Alimentati dalla fusione delle calotte glaciali, fiumi e fiordi groenlandesi hanno livelli di mercurio fino a 100 volte superiori a quelli normalmente presenti nei fiumi artici, e la sua origine è probabilmente naturale. Questa scoperta mette in guardia sui possibili impatti sulle attività ittiche e sulle difficoltà di gestione di questo pericoloso inquinante.

Nelle acque dei fiumi e dei fiordi della Groenlandia le concentrazioni di mercurio sono paragonabili a quelle dei fiumi delle zone industrializzate della Cina. Il dato sorprendente viene da uno studio pubblicato su “Nature Geoscience” da Jon Hawkings, della Florida State University, e colleghi di una collaborazione internazionale.

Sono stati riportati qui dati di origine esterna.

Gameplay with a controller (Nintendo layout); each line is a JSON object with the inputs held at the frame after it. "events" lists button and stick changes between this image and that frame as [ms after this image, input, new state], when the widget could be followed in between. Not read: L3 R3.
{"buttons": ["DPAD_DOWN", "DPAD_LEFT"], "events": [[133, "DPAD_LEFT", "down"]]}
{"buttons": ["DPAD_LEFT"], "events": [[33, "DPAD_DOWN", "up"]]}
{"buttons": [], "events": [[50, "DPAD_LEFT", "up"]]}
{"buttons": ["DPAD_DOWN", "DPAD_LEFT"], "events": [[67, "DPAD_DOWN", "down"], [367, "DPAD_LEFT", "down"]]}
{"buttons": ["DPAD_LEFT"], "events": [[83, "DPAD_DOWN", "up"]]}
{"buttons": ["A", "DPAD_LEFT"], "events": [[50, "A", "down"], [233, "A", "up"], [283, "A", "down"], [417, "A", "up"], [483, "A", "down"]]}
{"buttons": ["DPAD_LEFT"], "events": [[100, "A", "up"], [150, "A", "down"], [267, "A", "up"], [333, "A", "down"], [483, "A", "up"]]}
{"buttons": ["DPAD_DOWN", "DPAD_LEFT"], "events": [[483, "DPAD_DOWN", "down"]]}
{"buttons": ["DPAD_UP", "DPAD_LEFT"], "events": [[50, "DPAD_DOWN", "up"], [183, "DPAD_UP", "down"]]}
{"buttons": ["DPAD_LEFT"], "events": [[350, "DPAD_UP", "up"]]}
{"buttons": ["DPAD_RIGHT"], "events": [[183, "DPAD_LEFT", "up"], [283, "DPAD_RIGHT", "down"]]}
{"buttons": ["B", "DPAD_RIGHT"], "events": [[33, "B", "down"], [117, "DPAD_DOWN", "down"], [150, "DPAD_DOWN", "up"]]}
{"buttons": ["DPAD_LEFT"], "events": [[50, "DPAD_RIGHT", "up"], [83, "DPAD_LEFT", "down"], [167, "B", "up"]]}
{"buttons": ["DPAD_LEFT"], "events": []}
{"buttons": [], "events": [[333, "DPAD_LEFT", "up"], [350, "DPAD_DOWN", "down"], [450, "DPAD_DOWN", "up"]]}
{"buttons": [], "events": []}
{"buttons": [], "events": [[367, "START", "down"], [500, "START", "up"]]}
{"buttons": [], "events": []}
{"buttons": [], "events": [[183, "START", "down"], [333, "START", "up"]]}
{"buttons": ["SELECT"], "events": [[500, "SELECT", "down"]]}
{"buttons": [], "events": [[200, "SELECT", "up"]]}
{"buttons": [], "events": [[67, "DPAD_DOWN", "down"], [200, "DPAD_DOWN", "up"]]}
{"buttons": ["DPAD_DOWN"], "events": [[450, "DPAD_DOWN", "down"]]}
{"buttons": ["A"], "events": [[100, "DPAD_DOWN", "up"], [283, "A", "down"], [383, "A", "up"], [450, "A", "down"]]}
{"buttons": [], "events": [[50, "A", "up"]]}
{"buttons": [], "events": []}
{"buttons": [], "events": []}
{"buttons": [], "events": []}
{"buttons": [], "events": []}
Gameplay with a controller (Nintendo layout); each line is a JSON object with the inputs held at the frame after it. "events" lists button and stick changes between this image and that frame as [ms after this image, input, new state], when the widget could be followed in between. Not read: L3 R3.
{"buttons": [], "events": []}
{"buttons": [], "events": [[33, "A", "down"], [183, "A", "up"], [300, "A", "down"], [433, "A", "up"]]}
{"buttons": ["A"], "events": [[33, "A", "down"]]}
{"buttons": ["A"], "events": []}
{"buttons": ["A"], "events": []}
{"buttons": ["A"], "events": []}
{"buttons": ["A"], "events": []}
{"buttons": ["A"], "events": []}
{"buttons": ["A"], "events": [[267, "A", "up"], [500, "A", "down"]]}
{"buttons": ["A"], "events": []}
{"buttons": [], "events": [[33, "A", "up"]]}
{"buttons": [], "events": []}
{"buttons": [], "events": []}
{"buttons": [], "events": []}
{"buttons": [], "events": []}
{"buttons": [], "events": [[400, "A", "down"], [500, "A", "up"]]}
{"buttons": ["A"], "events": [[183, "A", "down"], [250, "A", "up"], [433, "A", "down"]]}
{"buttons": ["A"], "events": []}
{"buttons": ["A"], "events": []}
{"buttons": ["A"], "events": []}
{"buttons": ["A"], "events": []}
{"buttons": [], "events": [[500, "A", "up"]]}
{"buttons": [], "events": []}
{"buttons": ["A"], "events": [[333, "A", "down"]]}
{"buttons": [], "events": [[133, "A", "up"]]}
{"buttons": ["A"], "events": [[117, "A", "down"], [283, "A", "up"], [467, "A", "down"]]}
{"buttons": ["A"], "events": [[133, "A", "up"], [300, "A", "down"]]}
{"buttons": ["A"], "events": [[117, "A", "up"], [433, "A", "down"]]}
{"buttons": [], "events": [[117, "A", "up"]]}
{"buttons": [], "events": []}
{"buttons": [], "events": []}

Queste acque, frutto della fusione delle calotte glaciali, sono attentamente monitorate perché alimentano gli ecosistemi costieri, che a loro volta sostengono una florida attività di allevamento di crostacei e di pesci: la Groenlandia è uno dei maggiori esportatori mondiali di gamberi, halibut e merluzzo. Nel caso specifico, i ricercatori hanno campionato le acque di tre fiumi e due fiordi misurando la concentrazione di mercurio disciolto, risultata di circa 150 nanogrammi per litro, cioè da 10 a 100 volte superiore a quella tipica dei fiumi dell’Artide (che equivale a circa un granello di sale in una piscina olimpica). Il particolato trasportato dalla farina glaciale, il sedimento che rende lattiginosi i fiumi glaciali, arriva addirittura a concentrazioni di 2000 nanogrammi per litro.

“Non ci aspettavamo che ci fosse una simile quantità di mercurio nell’acqua glaciale”, ha spiegato Rob Spencer docente di scienze della Terra, dell’oceano e dell’atmosfera, e coautore della ricerca. “Naturalmente, abbiamo delle ipotesi su quello che sta portando a queste alte concentrazioni di mercurio, ma i risultati hanno sollevato una serie di domande a cui non sappiamo ancora rispondere.”

La scoperta riporta anche l’attenzione sulla difficile situazione delle calotte glaciali in tutto il mondo, che ricoprono circa il dieci per cento della superficie terrestre e si stanno fondendo a ritmo molto rapido a causa del riscaldamento globale. Uno degli aspetti più studiati è in che modo questo rapido scioglimento possa influire sui processi geochimici critici per la vita sulla Terra.

“Per decenni, gli scienziati hanno considerato i ghiacciai come blocchi d’acqua congelata con una rilevanza limitata per i processi geochimici e biologici della Terra”, ha aggiunto Spencer. “Invece, abbiamo dimostrato negli ultimi anni che si tratta di supposizioni fallaci. Il nostro studio continua a evidenziare che queste calotte di ghiaccio sono ricche di elementi rilevanti per la vita.”

Un aspetto essenziale da capire è l’origine di tutto questo mercurio. Secondo gli autori, è molto probabilmente naturale e non proviene dal consumo di combustibili fossili o da altre fonti industriali: un fatto di cui dovranno tenere conto scienziati e politici nel gestire l’inquinamento da mercurio in futuro.

“Tutti gli sforzi per gestire il mercurio sono finora stati guidati dall’idea che le crescenti concentrazioni che abbiamo visto in tutto il sistema Terra provengono principalmente da attività antropiche dirette, come l’industria”, ha concluso Hawkings. “Ma il mercurio proveniente da ambienti climaticamente sensibili come i ghiacciai potrebbe essere una fonte molto più difficile da gestire.”